Lalu, dengan ketegarannya, mental dan fisik gue bergerak kesana-kesini mengikuti setiap frekuensi gelombang suara para senior. Ada yang baik hatinya, hanya minta gue duduk manis sambil mendengarkan ceramhanya, ada yang lebih baik lagi hatinya, minta gue jadi atlet senam.

“Dan ada senior yang hatinya paling baik diantara senior lainnya, menyuruh saya menaruh tai sapi yang fress from the oven ke kedua pipi saya. Dan itu saat dimana saya merasa SEDIH SEKALI, dan itu saat dimana rasa sedih itu kemudian menjadi tangis yang sesungguhnya ketika saya merasakan betapa tidak dihargainya saya sebagai manusia yang ternyata ada manusia lainnya yang dengan ringan hatinya dan dengan haknya yang entah hak apa itu meminta saya menaruh tai sapi yang jelas-jelas itu benda KOTOR ke wajah saya. Apapun itu alasan, kenapa saya menjadi ikhlas menerima itu. Karena, saya tidak sedang merasa punya hak memegang kendali atas hak saya sendiri. Karena, saya tidak sedang mau dihadapkan dengan sakit hati lainnya ketika saya menolak itu. Karena, saya tidak sedang merasa punya ilmu dan keberanian untuk dengan lantang menolak itu. Dan saya tidak pernah merasa itu sebagai bentuk pembelajaran. ITU MEMBUAT MANUSIA INI SAKIT HATINYA. Hati, kalau hati yang sakit, apapun itu bentuk penghiburannya tetap akan berbekas. Manusia ini tidak mau sakit hatinya tapi, apa daya manusia satu ini hatinya peka. Jangankan tai sapi yang buat manusia ini sakit hati, janji kecil pun yang tidak tertepati bisa bikin manusia ini menangis sedih di depan umum. Mungkin kalau orang lain yang menimpa ini adalah hal yang biasa. Tapi, untuk saya, kalau hati yang kena itu jadi bukan hal yang biasa.
Hmmm, ada apa ini ?? kenapa atmosfer tulisannya berubah…..
Oke, yang tadi itu bukan cuma tangan gue yang nulis tapi, ada hati yang ikut andil menekan tiap keyboardnya. Ihirr….

Yahh, susah memang memahami tiap hati yang sakit, tiap manusia punya hatinya masing-masing dan punya rasa hati yang berbeda pula.
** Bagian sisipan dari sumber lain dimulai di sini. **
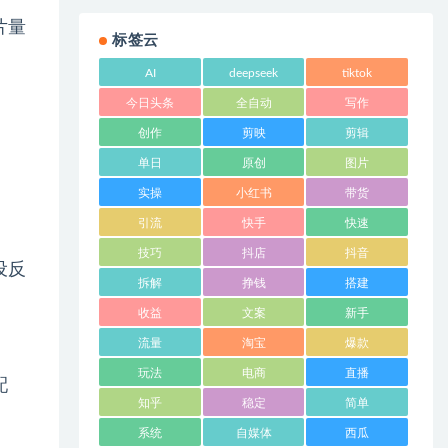
片量
标签云
AI
deepseek
tiktok
今日头条
全自动
写作
创作
剪映
剪辑
单日
原创
图片
。
实操
小红书
带货
引流
快手
快速
技巧
抖店
抖音
设反
拆解
挣钱
搭建
收益
文案
新手
流量
淘宝
爆款
玩法
电商
直播
配
知乎
稳定
简单
系统
自媒体
西瓜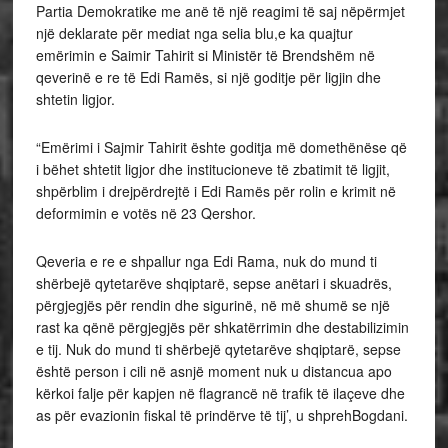
Partia Demokratike me anë të një reagimi të saj nëpërmjet
një deklarate për mediat nga selia blu,e ka quajtur
emërimin e Saimir Tahirit si Ministër të Brendshëm në
qeverinë e re të Edi Ramës, si një goditje për ligjin dhe
shtetin ligjor.
“Emërimi i Sajmir Tahirit ështe goditja më domethënëse që
i bëhet shtetit ligjor dhe institucioneve të zbatimit të ligjit,
shpërblim i drejpërdrejtë i Edi Ramës për rolin e krimit në
deformimin e votës në 23 Qershor.
Qeveria e re e shpallur nga Edi Rama, nuk do mund ti
shërbejë qytetarëve shqiptarë, sepse anëtari i skuadrës,
përgjegjës për rendin dhe sigurinë, në më shumë se një
rast ka qënë përgjegjës për shkatërrimin dhe destabilizimin
e tij. Nuk do mund ti shërbejë qytetarëve shqiptarë, sepse
është person i cili në asnjë moment nuk u distancua apo
kërkoi falje për kapjen në flagrancë në trafik të ilaçeve dhe
as për evazionin fiskal të prindërve të tij’, u shprehBogdani.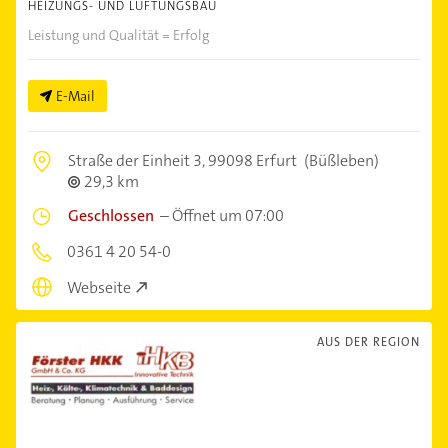
HEIZUNGS- UND LÜFTUNGSBAU
Leistung und Qualität = Erfolg
E-Mail
Straße der Einheit 3,
99098 Erfurt
(Büßleben)
29,3 km
Geschlossen
–
Öffnet um 07:00
0361 4 20 54-0
Webseite
AUS DER REGION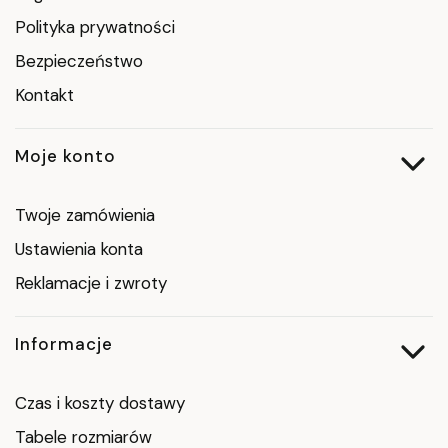
Polityka prywatności
Bezpieczeństwo
Kontakt
Moje konto
Twoje zamówienia
Ustawienia konta
Reklamacje i zwroty
Informacje
Czas i koszty dostawy
Tabele rozmiarów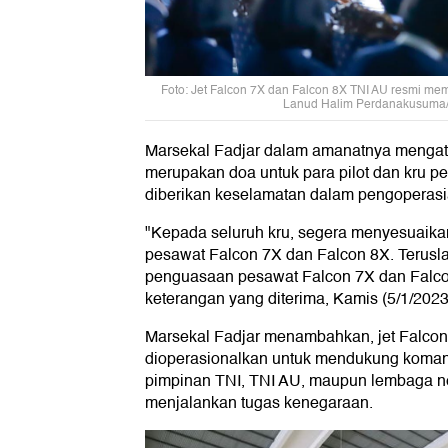
Foto: Jet Falcon 7X dan Falcon 8X TNI AU resmi me
Lanud Halim Perdanakusuma
Marsekal Fadjar dalam amanatnya mengata
merupakan doa untuk para pilot dan kru p
diberikan keselamatan dalam pengoperas
"Kepada seluruh kru, segera menyesuaik
pesawat Falcon 7X dan Falcon 8X. Terusla
penguasaan pesawat Falcon 7X dan Falcon
keterangan yang diterima, Kamis (5/1/2023
Marsekal Fadjar menambahkan, jet Falco
dioperasionalkan untuk mendukung koma
pimpinan TNI, TNI AU, maupun lembaga n
menjalankan tugas kenegaraan.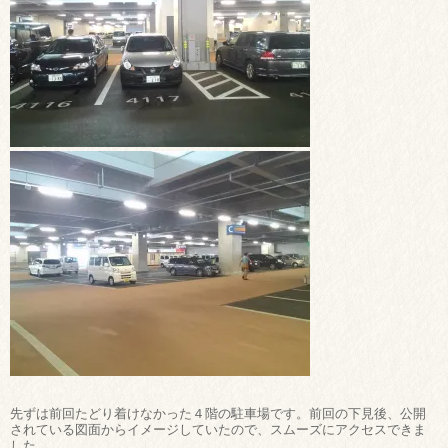
先ずは前回たどり着けなかった４階の駐車場です。前回の下見後、公開
されている図面からイメージしていたので、スムーズにアクセスできま
した。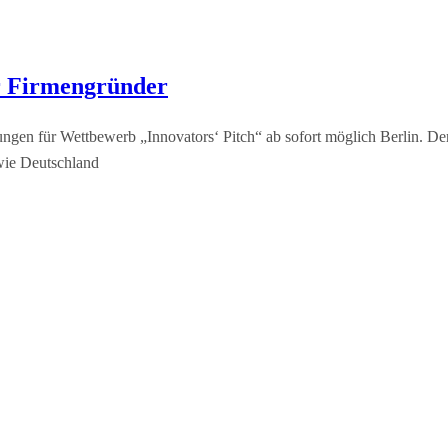
r Firmengründer
ngen für Wettbewerb „Innovators‘ Pitch“ ab sofort möglich Berlin.
wie Deutschland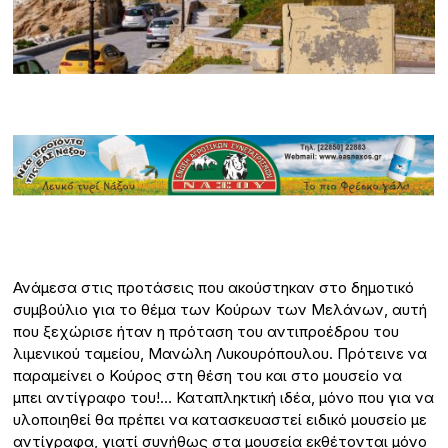
Ανάμεσα στις προτάσεις που ακούστηκαν στο δημοτικό
συμβούλιο για το θέμα των Κούρων των Μελάνων, αυτή
που ξεχώρισε ήταν η πρόταση του αντιπροέδρου του
λιμενικού ταμείου, Μανώλη Λυκουρόπουλου. Πρότεινε να
παραμείνει ο Κούρος στη θέση του και στο μουσείο να
μπει αντίγραφο του!… Καταπληκτική ιδέα, μόνο που για να
υλοποιηθεί θα πρέπει να κατασκευαστεί ειδικό μουσείο με
αντίγραφα, γιατί συνήθως στα μουσεία εκθέτονται μόνο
Manusia yang ngetik pake huruf bold di atas punya hak untuk merasa sakit hati tapi, dia juga punya hak untuk menyembuhkan hatinya yang sakit itu. Itu kemudian akan berbekas memang tapi, bekas hanya meninggalkan tanda tidak meninggalkan rasa. Semoga manusia di atas tadi bisa dengan cepat menyembuhkan sakit hatinya. Eeeeaaaaa

Ini kenapa ENDING ceritanya jadi mellow begini yah, mungkin mengikuti jarum jam yang tepat menunjukkan pukul 12 malam.

Apaa !! 12 Malam. Sepertinya gue mau mengundurkan diri dari layar laptop, besok mau menunaikan tugas sebagai anak yang berbakti pada orang tua, menemani nyokap arisan keluarga, tepatnya jadi supir.

Oke, Minna, Mata atode ne. Dadahhh Ummaaa.